*EXERCISE*
Every record below is to be restated word for word.

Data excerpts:
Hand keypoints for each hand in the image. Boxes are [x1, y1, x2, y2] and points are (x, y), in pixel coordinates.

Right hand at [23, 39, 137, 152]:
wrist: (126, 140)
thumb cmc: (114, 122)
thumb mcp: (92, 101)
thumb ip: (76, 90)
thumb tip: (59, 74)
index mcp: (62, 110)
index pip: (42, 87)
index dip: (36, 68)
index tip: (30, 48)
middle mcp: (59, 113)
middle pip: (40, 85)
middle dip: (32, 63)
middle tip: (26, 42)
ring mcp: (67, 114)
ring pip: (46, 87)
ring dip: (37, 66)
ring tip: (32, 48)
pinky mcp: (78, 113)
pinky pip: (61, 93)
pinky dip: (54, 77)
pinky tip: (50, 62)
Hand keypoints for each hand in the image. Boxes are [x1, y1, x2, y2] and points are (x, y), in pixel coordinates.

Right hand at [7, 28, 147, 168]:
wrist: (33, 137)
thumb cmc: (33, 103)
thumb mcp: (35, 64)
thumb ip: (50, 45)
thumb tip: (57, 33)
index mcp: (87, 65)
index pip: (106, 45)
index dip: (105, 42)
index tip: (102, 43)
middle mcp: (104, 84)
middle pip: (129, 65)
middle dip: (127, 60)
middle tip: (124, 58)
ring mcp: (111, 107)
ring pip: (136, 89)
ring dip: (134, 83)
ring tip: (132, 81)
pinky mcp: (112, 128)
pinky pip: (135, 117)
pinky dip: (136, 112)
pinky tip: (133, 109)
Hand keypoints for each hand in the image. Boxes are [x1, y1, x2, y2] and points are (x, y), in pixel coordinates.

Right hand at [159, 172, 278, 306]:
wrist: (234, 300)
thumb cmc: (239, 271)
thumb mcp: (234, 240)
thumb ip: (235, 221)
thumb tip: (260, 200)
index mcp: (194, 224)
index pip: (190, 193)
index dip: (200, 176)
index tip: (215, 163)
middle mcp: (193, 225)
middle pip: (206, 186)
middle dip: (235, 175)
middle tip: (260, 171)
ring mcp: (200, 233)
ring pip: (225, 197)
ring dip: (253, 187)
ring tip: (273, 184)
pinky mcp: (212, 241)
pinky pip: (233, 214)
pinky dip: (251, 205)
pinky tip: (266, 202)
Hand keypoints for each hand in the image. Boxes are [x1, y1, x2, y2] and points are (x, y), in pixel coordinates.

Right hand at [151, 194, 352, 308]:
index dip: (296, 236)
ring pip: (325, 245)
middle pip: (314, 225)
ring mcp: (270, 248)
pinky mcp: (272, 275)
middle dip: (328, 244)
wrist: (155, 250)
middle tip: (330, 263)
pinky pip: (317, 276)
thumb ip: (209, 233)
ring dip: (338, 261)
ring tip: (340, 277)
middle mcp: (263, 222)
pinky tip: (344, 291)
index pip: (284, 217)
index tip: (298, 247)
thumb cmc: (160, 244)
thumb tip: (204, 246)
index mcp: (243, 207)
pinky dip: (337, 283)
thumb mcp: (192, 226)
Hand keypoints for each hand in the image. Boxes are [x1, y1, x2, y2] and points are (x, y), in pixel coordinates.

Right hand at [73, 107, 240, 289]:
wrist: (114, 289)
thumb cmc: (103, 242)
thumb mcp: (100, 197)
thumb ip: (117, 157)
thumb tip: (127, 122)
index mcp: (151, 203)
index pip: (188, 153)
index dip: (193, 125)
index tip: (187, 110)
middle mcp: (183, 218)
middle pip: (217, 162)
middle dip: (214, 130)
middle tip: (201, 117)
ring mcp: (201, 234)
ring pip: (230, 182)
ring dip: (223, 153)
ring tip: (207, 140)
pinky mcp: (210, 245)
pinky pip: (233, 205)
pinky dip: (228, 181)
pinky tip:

*WRITTEN RESPONSE*
Hand keypoints for each hand in the image. Boxes are [x1, y1, x2, y2] and points are (x, y), in pixel coordinates.

Right hand at [23, 39, 137, 152]:
wrist: (126, 140)
thumb cmc: (114, 122)
thumb mcp: (92, 101)
thumb ip: (76, 90)
thumb tip: (59, 74)
index mcp: (62, 110)
index pip: (42, 87)
index dip: (36, 68)
index tip: (30, 48)
middle mcp: (59, 113)
middle pip: (40, 85)
middle dip: (32, 63)
middle tip: (26, 42)
ring mcp: (67, 114)
ring pip: (46, 87)
ring dip: (37, 66)
ring tip: (32, 48)
pinky mcp: (78, 113)
pinky pip: (61, 93)
pinky dip: (54, 77)
pinky tip: (50, 62)
Hand keypoints for each hand in the image. Boxes are [x1, y1, x2, y2] and points are (x, y), in pixel coordinates.

Right hand at [7, 28, 147, 168]:
wrist: (33, 137)
thumb cmc: (33, 103)
thumb mcp: (35, 64)
thumb ip: (50, 45)
thumb tip: (57, 33)
index mcp: (87, 65)
index pip: (106, 45)
index dip: (105, 42)
index tip: (102, 43)
middle mcp: (104, 84)
middle pip: (129, 65)
middle dip: (127, 60)
middle tip: (124, 58)
ring mcp: (111, 107)
ring pip: (136, 89)
ring dip: (134, 83)
ring tip: (132, 81)
pinky mcp: (112, 128)
pinky pip: (135, 117)
pinky dip: (136, 112)
pinky tip: (133, 109)
Hand keypoints for each hand in the image. Boxes are [x1, y1, x2, y2] and points are (x, y), in pixel coordinates.

Right hand at [159, 172, 278, 306]:
wrist: (234, 300)
thumb cmc: (239, 271)
thumb mcp: (234, 240)
thumb ip: (235, 221)
thumb tip: (260, 200)
index mcp: (194, 224)
index pip: (190, 193)
index dip: (200, 176)
index tip: (215, 163)
middle mcp: (193, 225)
middle pip: (206, 186)
middle dip: (235, 175)
middle tip: (260, 171)
ring mcp: (200, 233)
ring pip: (225, 197)
ring dip: (253, 187)
ring tip: (273, 184)
pinky mcp: (212, 241)
pinky pip: (233, 214)
pinky dip: (251, 205)
pinky tip: (266, 202)
Hand keypoints for each hand in the image. Boxes are [x1, y1, x2, y2] and points are (x, y), in pixel coordinates.

Right hand at [151, 194, 352, 308]:
index dip: (296, 236)
ring pip: (325, 245)
middle pip: (314, 225)
ring mcp: (270, 248)
pinky mcp: (272, 275)
middle dip: (328, 244)
wrist: (155, 250)
middle tip: (330, 263)
pinky pip: (317, 276)
thumb ip: (209, 233)
ring dip: (338, 261)
ring tip: (340, 277)
middle mcp: (263, 222)
pinky tip: (344, 291)
index pip: (284, 217)
index tip: (298, 247)
thumb cmc: (160, 244)
thumb tip: (204, 246)
index mcp: (243, 207)
pinky dip: (337, 283)
thumb mcp: (192, 226)
Hand keypoints for each hand in the image. Boxes are [x1, y1, x2, y2] and points are (x, y), in pixel coordinates.

Right hand at [73, 107, 240, 289]:
wrist: (114, 289)
thumb cmc: (103, 242)
thumb mcp: (100, 197)
thumb ip: (117, 157)
thumb tip: (127, 122)
index mcp: (151, 203)
index pip: (188, 153)
index dip: (193, 125)
index tip: (187, 110)
middle mcp: (183, 218)
middle pip: (217, 162)
middle dip: (214, 130)
middle tip: (201, 117)
ring mcp: (201, 234)
ring pip: (230, 182)
ring dip: (223, 153)
ring tip: (207, 140)
pinky mcp: (210, 245)
pinky pip: (233, 205)
pinky dip: (228, 181)
pinky tip:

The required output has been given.